=== Given data ===

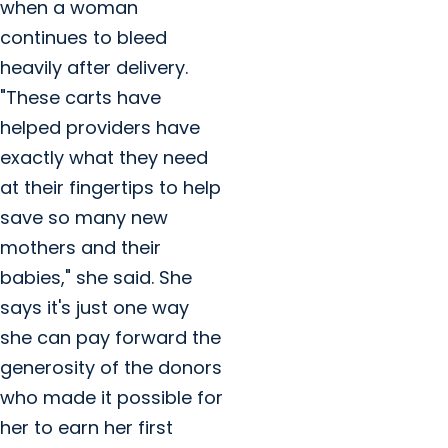
when a woman
continues to bleed
heavily after delivery.
"These carts have
helped providers have
exactly what they need
at their fingertips to help
save so many new
mothers and their
babies," she said. She
says it's just one way
she can pay forward the
generosity of the donors
who made it possible for
her to earn her first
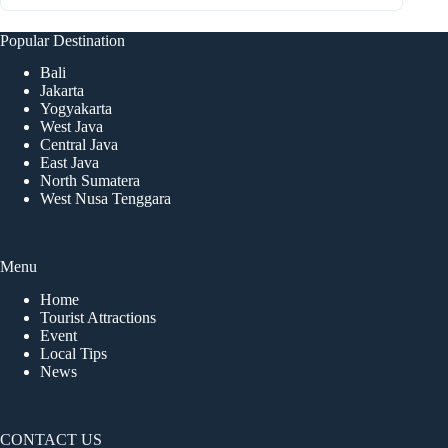
Popular Destination
Bali
Jakarta
Yogyakarta
West Java
Central Java
East Java
North Sumatera
West Nusa Tenggara
Menu
Home
Tourist Attractions
Event
Local Tips
News
CONTACT US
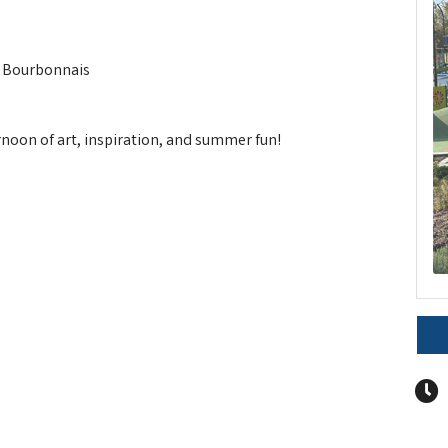
, Bourbonnais
ernoon of art, inspiration, and summer fun!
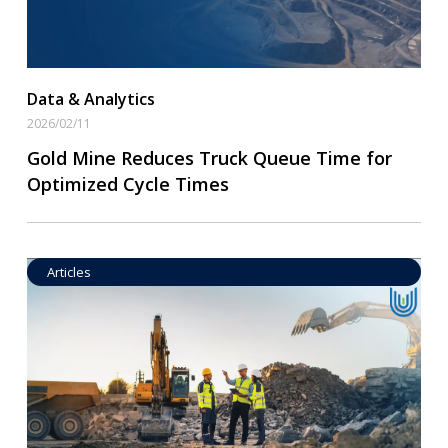
Data & Analytics
2026/02/11
Gold Mine Reduces Truck Queue Time for
Optimized Cycle Times
Articles
Operational Goal Setting
Read More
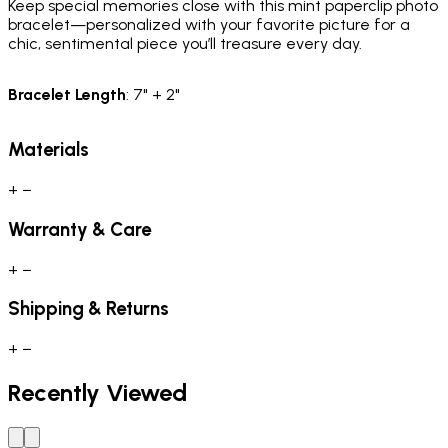
Keep special memories close with this mint paperclip photo
bracelet—personalized with your favorite picture for a
chic, sentimental piece you’ll treasure every day.
Bracelet Length
: 7" + 2"
Materials
+
−
Warranty & Care
+
−
Shipping & Returns
+
−
Recently Viewed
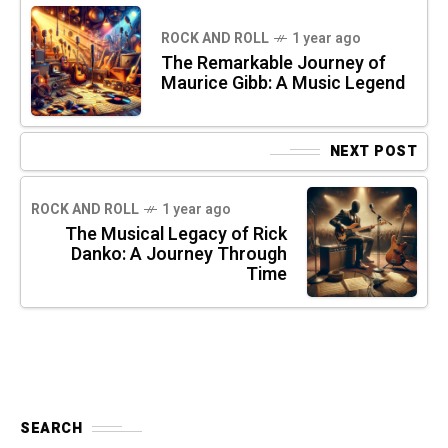
ROCK AND ROLL
1 year ago
The Remarkable Journey of
Maurice Gibb: A Music Legend
NEXT POST
ROCK AND ROLL
1 year ago
The Musical Legacy of Rick
Danko: A Journey Through
Time
SEARCH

===

Exercise description: Return the text of every item above word for word, line by line, and leave out the pictures.

The answer:
when a woman
continues to bleed
heavily after delivery.
"These carts have
helped providers have
exactly what they need
at their fingertips to help
save so many new
mothers and their
babies," she said. She
says it's just one way
she can pay forward the
generosity of the donors
who made it possible for
her to earn her first
Popular Destination
Bali
Jakarta
Yogyakarta
West Java
Central Java
East Java
North Sumatera
West Nusa Tenggara
Menu
Home
Tourist Attractions
Event
Local Tips
News
CONTACT US
, Bourbonnais
ernoon of art, inspiration, and summer fun!
Data & Analytics
2026/02/11
Gold Mine Reduces Truck Queue Time for
Optimized Cycle Times
Articles
Operational Goal Setting
Read More
Keep special memories close with this mint paperclip photo
bracelet—personalized with your favorite picture for a
chic, sentimental piece you’ll treasure every day.
Bracelet Length
: 7" + 2"
Materials
+
−
Warranty & Care
+
−
Shipping & Returns
+
−
Recently Viewed
ROCK AND ROLL
1 year ago
The Remarkable Journey of
Maurice Gibb: A Music Legend
NEXT POST
ROCK AND ROLL
1 year ago
The Musical Legacy of Rick
Danko: A Journey Through
Time
SEARCH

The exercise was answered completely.